Consigne écrite A:
Pour chacune des affirmations suivantes, indiquez si elle concorde avec l'extrait sur le sultan de Mascate. Répondez par oui ou par non et citez mot pour mot les termes de l'extrait qui en décident.
(i) Le sultan de Mascate porte des habits plus riches que ceux de ses sujets.
(ii) Le sultan reconnaît sa pauvreté.
(iii) Les visiteurs ont envie de sourire de la simplicité du sultan.

Extrait à lire:
━━━━━━━━

Nous imaginions que Sa Hautesse le Sultan de Mascate, héritier d’un titre pompeux sinon d’un grand pouvoir, représentant de l’indépendance arabe, descendant d’une illustre famille, menait dans son palais de carton l’existence ridicule des souverains asiatiques ruinés et déchus qui n’ont voulu avouer ni leur déchéance ni leur ruine, jouent au grand prince avec des habits étincelants de pierres fausses, commandent à quelques gardes costumés comme des singes qu’ils traitent comme une armée redoutable et affichent à l’égard des Européens qu’ils daignent recevoir une étiquette d’un rigorisme inconnu dans nos vieux pays. Nous nous trompions absolument. Le sultan de Mascate est vêtu comme le plus simple de ses sujets ; sa garde personnelle consiste en quelques esclaves nègres à peine vêtus ; il sait sa déchéance, il sait sa pauvreté, il les avoue, il les étale sans amertume. Nous n’avons nulle envie d’en sourire : une telle simplicité chez un homme aussi grand, aussi noble d’allure, nous en impose et nous séduit.

━━━━━━━━

Entrées:
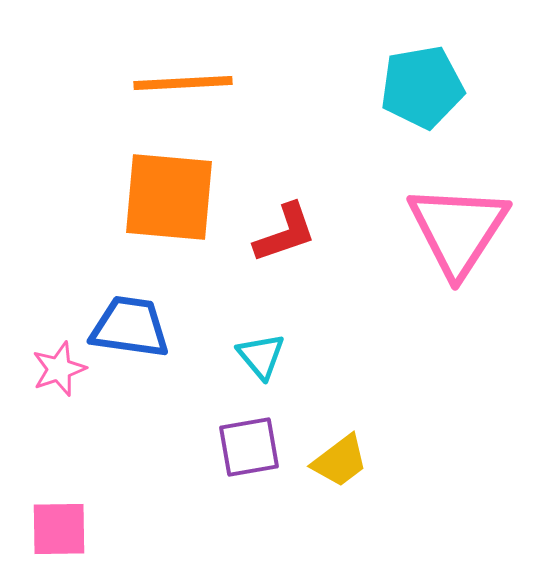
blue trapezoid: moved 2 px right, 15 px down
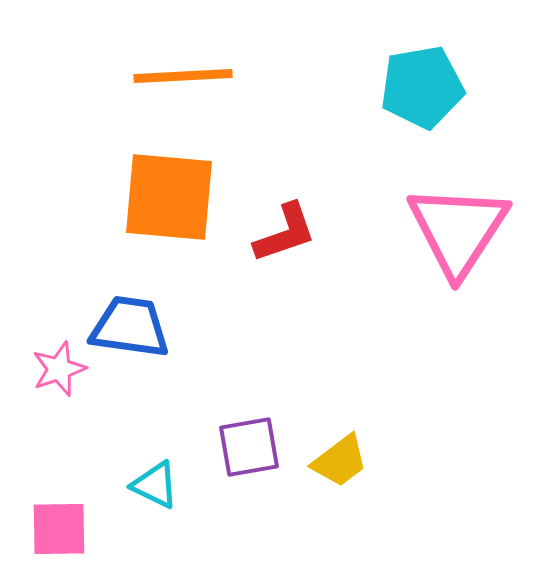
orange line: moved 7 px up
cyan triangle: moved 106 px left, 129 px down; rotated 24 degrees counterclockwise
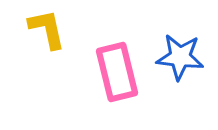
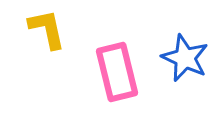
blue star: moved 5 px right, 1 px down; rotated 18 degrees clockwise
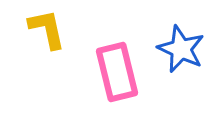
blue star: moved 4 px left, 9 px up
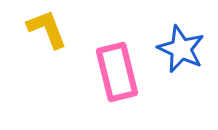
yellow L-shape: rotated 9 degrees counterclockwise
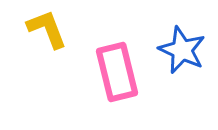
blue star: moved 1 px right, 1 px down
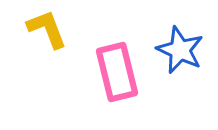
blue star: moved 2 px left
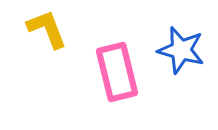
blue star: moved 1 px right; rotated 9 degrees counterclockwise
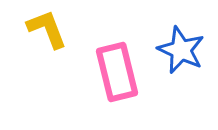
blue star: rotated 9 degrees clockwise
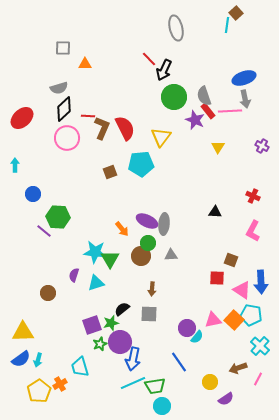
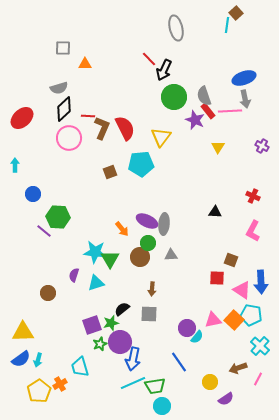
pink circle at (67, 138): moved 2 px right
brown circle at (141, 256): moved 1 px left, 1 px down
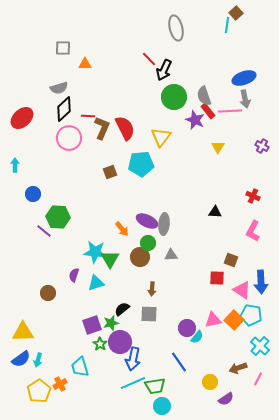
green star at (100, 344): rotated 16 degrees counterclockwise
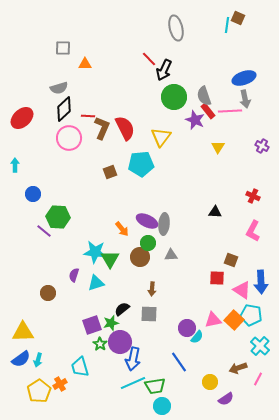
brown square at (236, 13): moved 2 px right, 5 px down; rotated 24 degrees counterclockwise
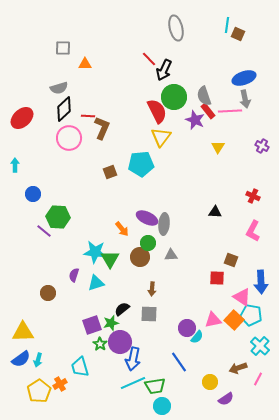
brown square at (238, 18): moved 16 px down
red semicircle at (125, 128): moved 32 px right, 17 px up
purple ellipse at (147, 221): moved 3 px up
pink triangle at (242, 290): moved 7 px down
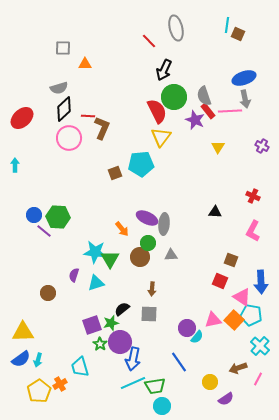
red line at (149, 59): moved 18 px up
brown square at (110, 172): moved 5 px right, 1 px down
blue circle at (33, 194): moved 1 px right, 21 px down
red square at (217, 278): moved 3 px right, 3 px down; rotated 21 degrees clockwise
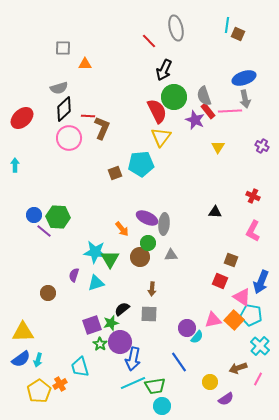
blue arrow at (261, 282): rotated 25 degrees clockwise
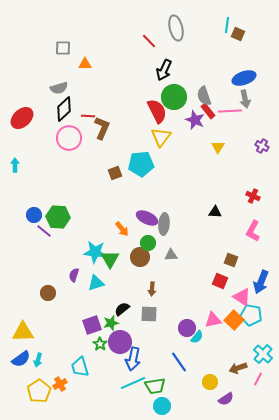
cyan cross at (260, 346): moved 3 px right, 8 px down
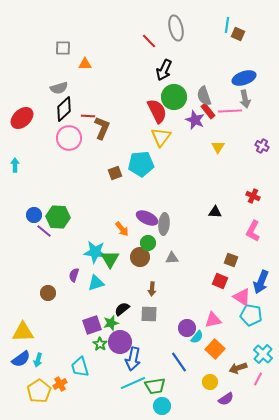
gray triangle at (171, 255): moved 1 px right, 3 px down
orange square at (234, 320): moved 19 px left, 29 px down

━━━━━━━━

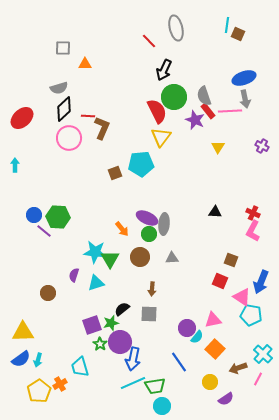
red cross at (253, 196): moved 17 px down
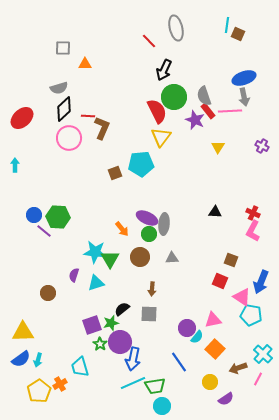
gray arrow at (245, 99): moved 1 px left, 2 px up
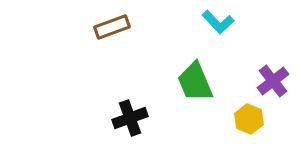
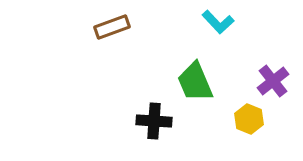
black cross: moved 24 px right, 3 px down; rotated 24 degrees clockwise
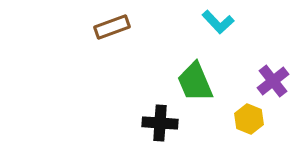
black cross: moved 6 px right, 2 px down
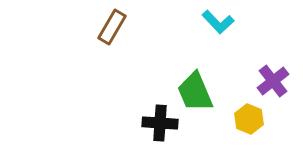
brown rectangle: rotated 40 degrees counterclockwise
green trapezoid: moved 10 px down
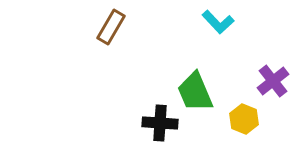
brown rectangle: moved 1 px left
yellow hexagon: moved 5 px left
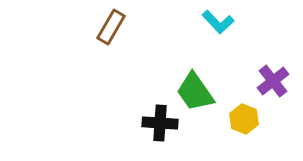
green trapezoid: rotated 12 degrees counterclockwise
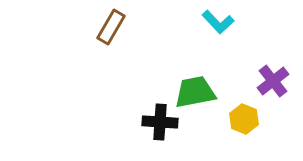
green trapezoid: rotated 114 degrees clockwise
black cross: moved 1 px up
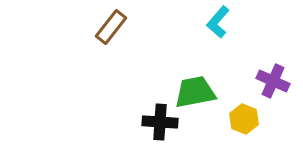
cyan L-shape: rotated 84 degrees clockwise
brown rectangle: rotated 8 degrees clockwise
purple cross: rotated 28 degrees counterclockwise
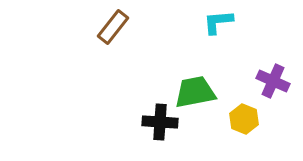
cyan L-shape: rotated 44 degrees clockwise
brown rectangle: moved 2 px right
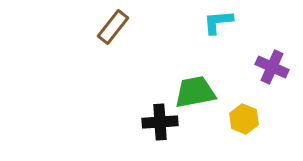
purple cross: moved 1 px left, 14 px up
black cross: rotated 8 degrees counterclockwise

━━━━━━━━

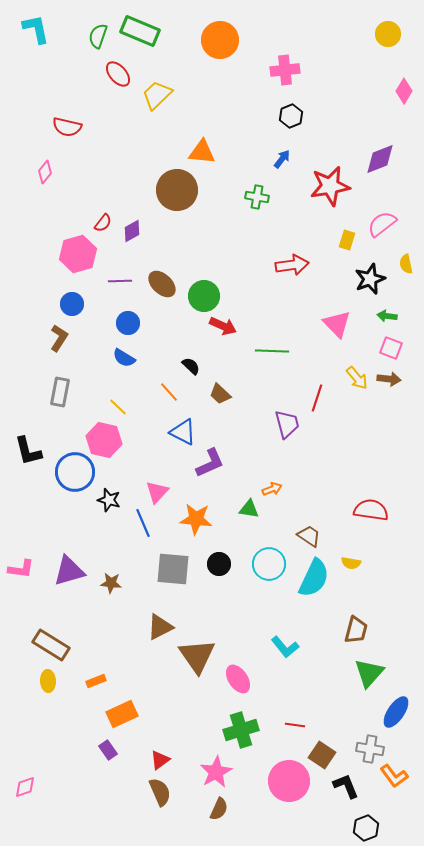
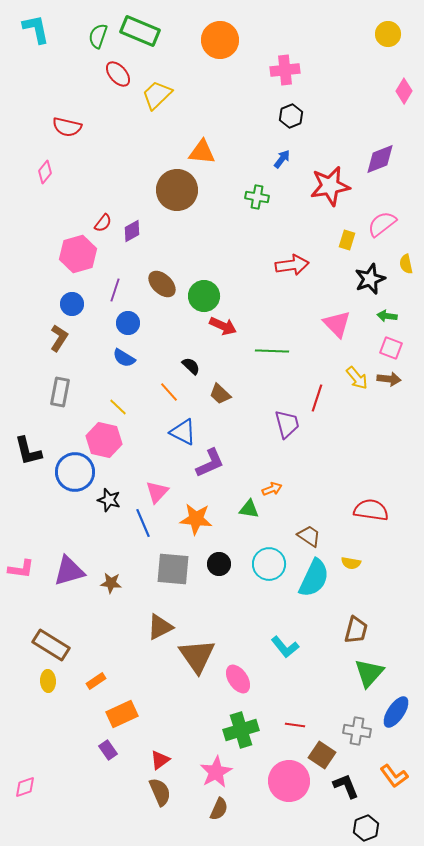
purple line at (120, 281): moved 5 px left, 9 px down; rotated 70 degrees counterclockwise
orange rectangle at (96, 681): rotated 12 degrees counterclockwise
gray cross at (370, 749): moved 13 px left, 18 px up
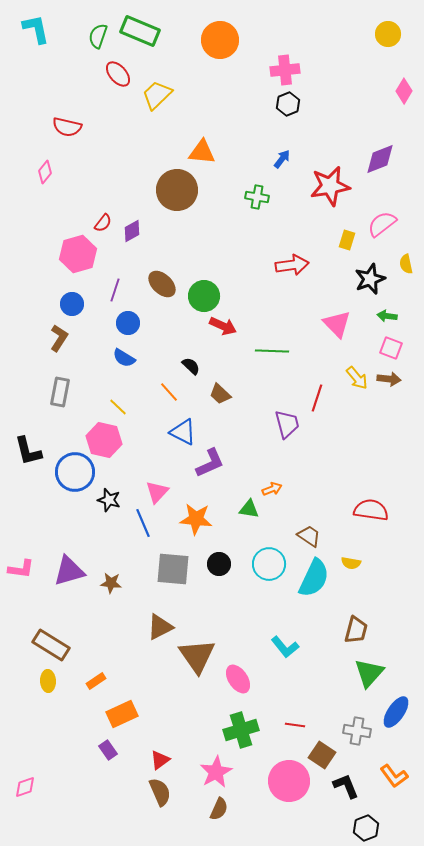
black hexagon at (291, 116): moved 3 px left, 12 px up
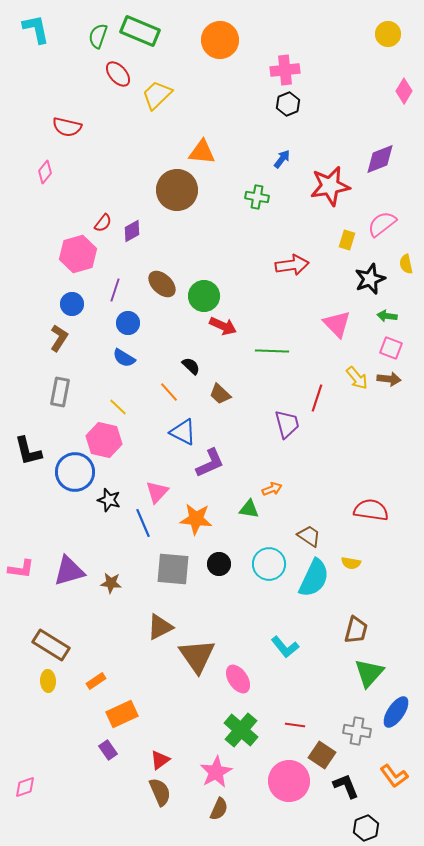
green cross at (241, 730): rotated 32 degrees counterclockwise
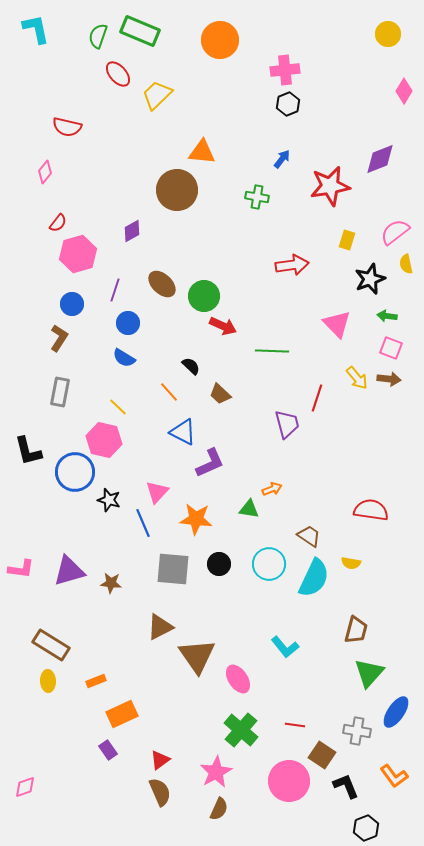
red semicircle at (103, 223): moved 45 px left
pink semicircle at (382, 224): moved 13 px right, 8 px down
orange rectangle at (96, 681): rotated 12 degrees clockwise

━━━━━━━━

Consigne écrite B:
Dans les entrées, reproduisez s'il vous plaît le passage allant de la ligne contenant "blue star: rotated 9 degrees clockwise" jusqu'à la ligne contenant "brown square at (236, 13): moved", ces deux lignes comprises, en omettant les lignes d'image.

Solution A:
(i) Non : « Le sultan de Mascate est vêtu comme le plus simple de ses sujets »
(ii) Oui : « il sait sa pauvreté, il les avoue »
(iii) Non : « Nous n’avons nulle envie d’en sourire »

Solution B:
blue star: rotated 9 degrees clockwise
pink circle at (67, 138): moved 2 px right
brown circle at (141, 256): moved 1 px left, 1 px down
green star at (100, 344): rotated 16 degrees counterclockwise
brown square at (236, 13): moved 2 px right, 5 px down; rotated 24 degrees counterclockwise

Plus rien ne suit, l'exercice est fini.